Wednesday, October 17, 2007

Cleopatra And The Las Vegas Video Game Glitch

The following is pure speculation, but please humor me before you write off what I have to say.

In the Video Game industry (Nintendo type), there are teams of marketeers, game designers, programmers, graphics artists, all working together to create the next video gaming craze. They work hard at designing and testing a product and finally Quality Control (or whatever it is called) will perform final Beta testing before it is released to the general public.

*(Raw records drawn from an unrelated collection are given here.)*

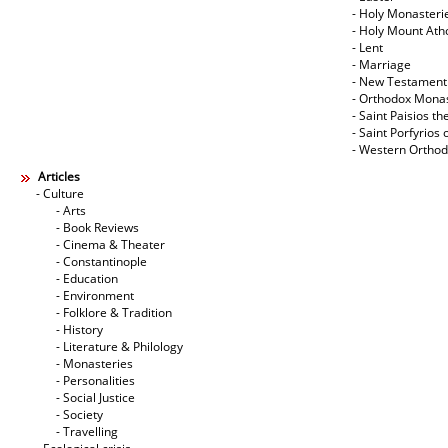
- Holy Monasteri
- Holy Mount Ath
- Lent
- Marriage
- New Testament
- Orthodox Mona
- Saint Paisios th
- Saint Porfyrios 
- Western Ortho
Articles
- Culture
- Arts
- Book Reviews
- Cinema & Theater
- Constantinople
- Education
- Environment
- Folklore & Tradition
- History
- Literature & Philology
- Monasteries
- Personalities
- Social Justice
- Society
- Travelling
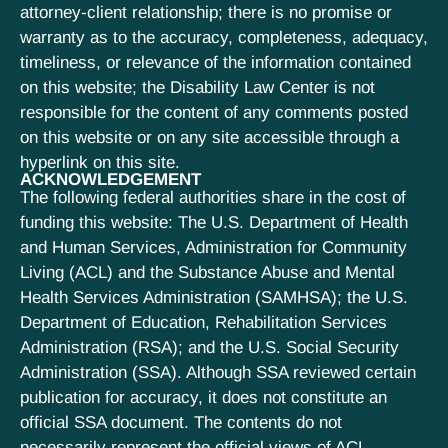
attorney-client relationship; there is no promise or
warranty as to the accuracy, completeness, adequacy,
timeliness, or relevance of the information contained
on this website; the Disability Law Center is not
responsible for the content of any comments posted
on this website or on any site accessible through a
hyperlink on this site.
ACKNOWLEDGEMENT
The following federal authorities share in the cost of
funding this website: The U.S. Department of Health
and Human Services, Administration for Community
Living (ACL) and the Substance Abuse and Mental
Health Services Administration (SAMHSA); the U.S.
Department of Education, Rehabilitation Services
Administration (RSA); and the U.S. Social Security
Administration (SSA). Although SSA reviewed certain
publication for accuracy, it does not constitute an
official SSA document. The contents do not
necessarily represent the official views of ACL,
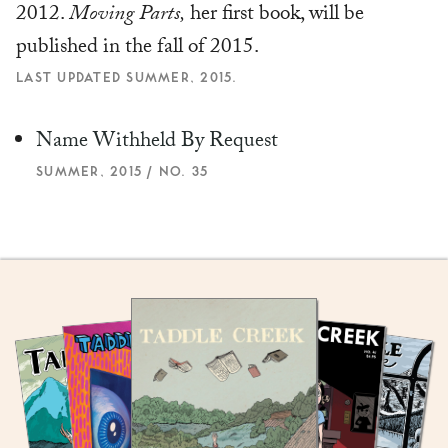
2012.
Moving Parts,
her first book, will be
published in the fall of 2015.
LAST UPDATED SUMMER, 2015.
Name Withheld By Request
SUMMER, 2015 / NO. 35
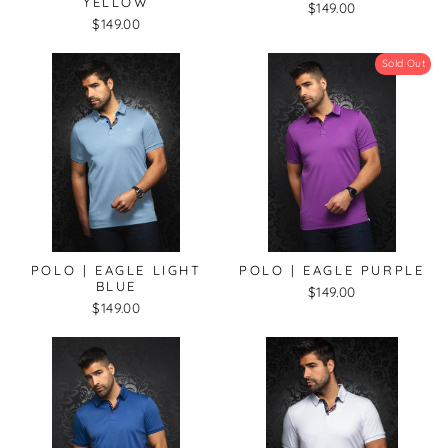
YELLOW
$149.00
$149.00
Sold Out
POLO | EAGLE LIGHT
POLO | EAGLE PURPLE
BLUE
$149.00
$149.00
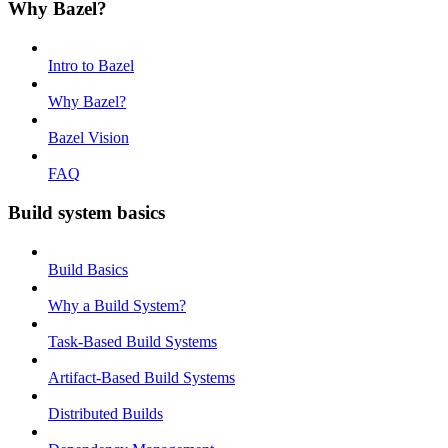
Why Bazel?
Intro to Bazel
Why Bazel?
Bazel Vision
FAQ
Build system basics
Build Basics
Why a Build System?
Task-Based Build Systems
Artifact-Based Build Systems
Distributed Builds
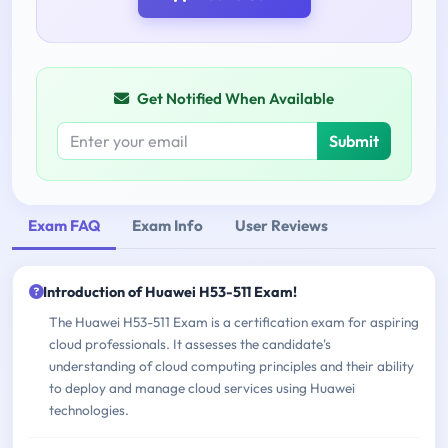
Get Notified When Available
Submit
Exam FAQ
Exam Info
User Reviews
Introduction of Huawei H53-511 Exam!
The Huawei H53-511 Exam is a certification exam for aspiring
cloud professionals. It assesses the candidate's
understanding of cloud computing principles and their ability
to deploy and manage cloud services using Huawei
technologies.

Immediately on the release of a new game, the gamers out there are hacking and playing the game over and over, tying to find short cuts and tricks and glitches that will speed up reaching the final level of play or "winning", whatever that means. They share this information freely on the Internet forums. Some of these tricks are purposely built into the game and are known to the programmers & designers. Other design deviations are really bugs or glitches that the testers never found and the designers never intended to release. These glitches were not intended to be released with the final game, but were left in the final product, and the knowledge of some of these glitches can actually improve a gamer's play. ( BTW, as anybody in the software industry can tell you, no complicated software is ever 100% fault free! )

My question is this: video games --- the gambling type --- are very similar to these Nintendo type games -- just as complicated -- some of them may have built-in glitches that allow knowledgeable players to improve their odds of winning. Can a knowledgeable player use these glitches to improve his or her chances of winning?

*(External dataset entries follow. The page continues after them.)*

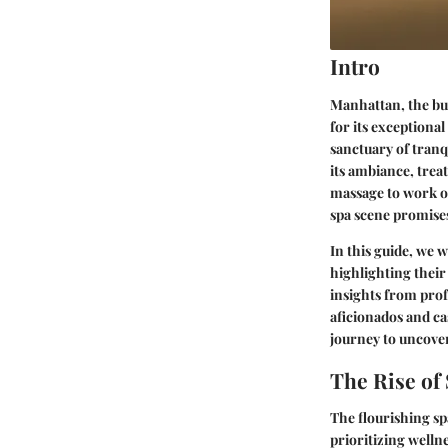
Intro
Manhattan, the bust
for its exceptional
sanctuary of tranqu
its ambiance, trea
massage to work ou
spa scene promise
In this guide, we 
highlighting their
insights from prof
aficionados and cas
journey to uncove
The Rise of
The flourishing sp
prioritizing welln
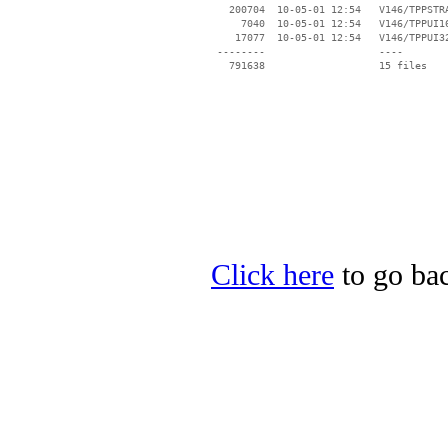
   200704  10-05-01 12:54   V146/TPPSTRA
     7040  10-05-01 12:54   V146/TPPUI16
    17077  10-05-01 12:54   V146/TPPUI32
 --------                   ----

Click here
to go bac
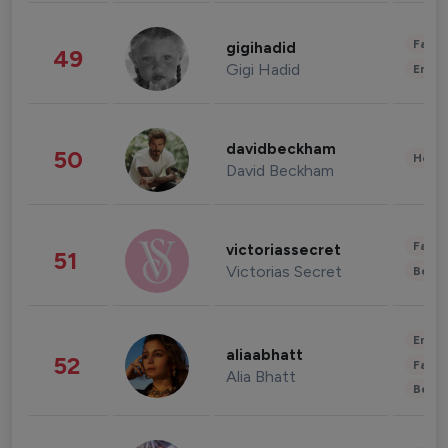
Fashi
gigihadid
49
Gigi Hadid
Enter
davidbeckham
50
Healt
David Beckham
Fashi
victoriassecret
51
Victorias Secret
Beau
Enter
aliaabhatt
52
Fashi
Alia Bhatt
Beau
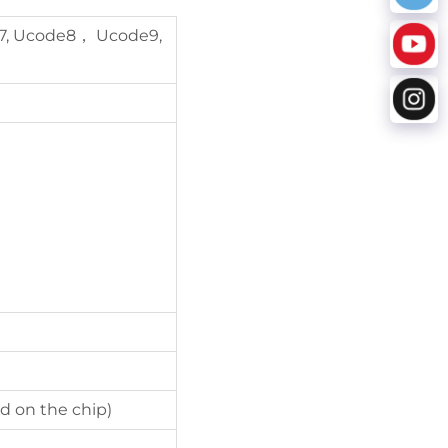
7, Ucode8， Ucode9,
d on the chip)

For example, maybe some disgruntled programmer, knowing he is about to be canned, programmed the video poker machine to spit out royal flushes when some combination of buttons are pressed. I think this has actually happened.

There is one game that I will not reveal here, that seems to give the player an edge under certain circumstances. If I have knowledge of this advantage, can the casinos arrest me for cheating? Or like a known blackjack ( 21 ) card counter, ban me from the casino? Are the gaming machines constantly monitored for payouts above the norm? ( Answer: YES! ) Because, I repeat, no complicated software program ( including computer operating systems, ABM systems and your car's computer chips) is 100% fault free.

There is one casino video game that I play ( not the one referred to above ) that seems to have a following of believers in "mind over matter", and that game is "Cleopatra Keno". If the ability of players to control outcomes ( random numbers chosen ) were suspected, would gifted psychics with psychokinesis abilities like Uri Geller be banned from video game play?

It is strange, but I have noticed that "Cleopatra Keno" video games are quietly being removed from many casinos. Why?

The following found in the Las Vegas Trip Reports Forum is typical of the Cleopatra Keno fan(atic) - the game can be very hypnotic and addicting. And this trance like mental state players succumb to would be perfect for controlling the outcomes ( If one really believes that this is possible, and even modern quantum physics is beginning to show that it really is possible!)

"I found a new keno machine I had never played before, Cleopatra Keno. This game is a blast. If the last number hits on a winning hand you get 12 free bonus spins. I must have hit it about 15-20 times in the 2 hours we were there..."

The "Not So Legal" Way To Get An "Advantage" Over The Casino

From The Art Of Intrusion:

( Chapter One: "Hacking The Casinos For A Million Bucks" )

"There were people who had beaten the slot machines by 'replacing the firmware' — getting to the computer chip inside a machine and substituting the programming for a version that would provide much more attractive payoffs than the casino intended. Other teams had done that, but it seemed to require conspiring with a casino employee, and not just any employee but one of the slot machine techies. To Alex and his buddies, 'swapping ROMs would have been like hitting an old lady over the head and taking her purse.' They figured if they were going to try this, it would be as a challenge to their programming skills and their intellects. And besides, they had no advanced talents in social engineering; they were computer guys, lacking any knowledge of how you sidle up to a casino employee and propose that he join you in a little scheme to take some money that doesn’t belong to you..."


Anonymous said...

Using anything that can shock the machine (any part that is metal including the lock) will reset the machine and give you better winning odds and jackpots will happen more frequently. Test it out with a minimum bet first with a dollar to see if the machine has taken enough money in first, then if it starts to pay, it will pay big.